> _Work required_: Arrange the entries from the line containing "Document page, 1654x1241 pixels." through the end of the entries as a two-column CSV with the columns instruction and response. Give one row per request, holding its text and its answer, with each value in a single quoted field and line breaks replaced by spaces.

—————

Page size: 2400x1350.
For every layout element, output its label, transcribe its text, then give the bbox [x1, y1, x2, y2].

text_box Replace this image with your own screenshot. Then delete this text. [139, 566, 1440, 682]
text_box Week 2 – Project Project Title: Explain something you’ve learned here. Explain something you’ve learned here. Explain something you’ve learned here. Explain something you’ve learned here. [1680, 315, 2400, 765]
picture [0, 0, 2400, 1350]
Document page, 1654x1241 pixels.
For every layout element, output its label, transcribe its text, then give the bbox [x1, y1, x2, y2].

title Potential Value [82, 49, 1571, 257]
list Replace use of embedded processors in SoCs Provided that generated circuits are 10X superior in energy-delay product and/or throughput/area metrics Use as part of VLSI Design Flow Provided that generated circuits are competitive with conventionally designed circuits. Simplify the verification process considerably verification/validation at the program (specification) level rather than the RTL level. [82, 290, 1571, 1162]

—————

> _Response for this exercise_:
instruction,response
"Document page, 1654x1241 pixels. For every layout element, output its label, transcribe its text, then give the bbox [x1, y1, x2, y2].","title Potential Value [82, 49, 1571, 257] list Replace use of embedded processors in SoCs Provided that generated circuits are 10X superior in energy-delay product and/or throughput/area metrics Use as part of VLSI Design Flow Provided that generated circuits are competitive with conventionally designed circuits. Simplify the verification process considerably verification/validation at the program (specification) level rather than the RTL level. [82, 290, 1571, 1162]"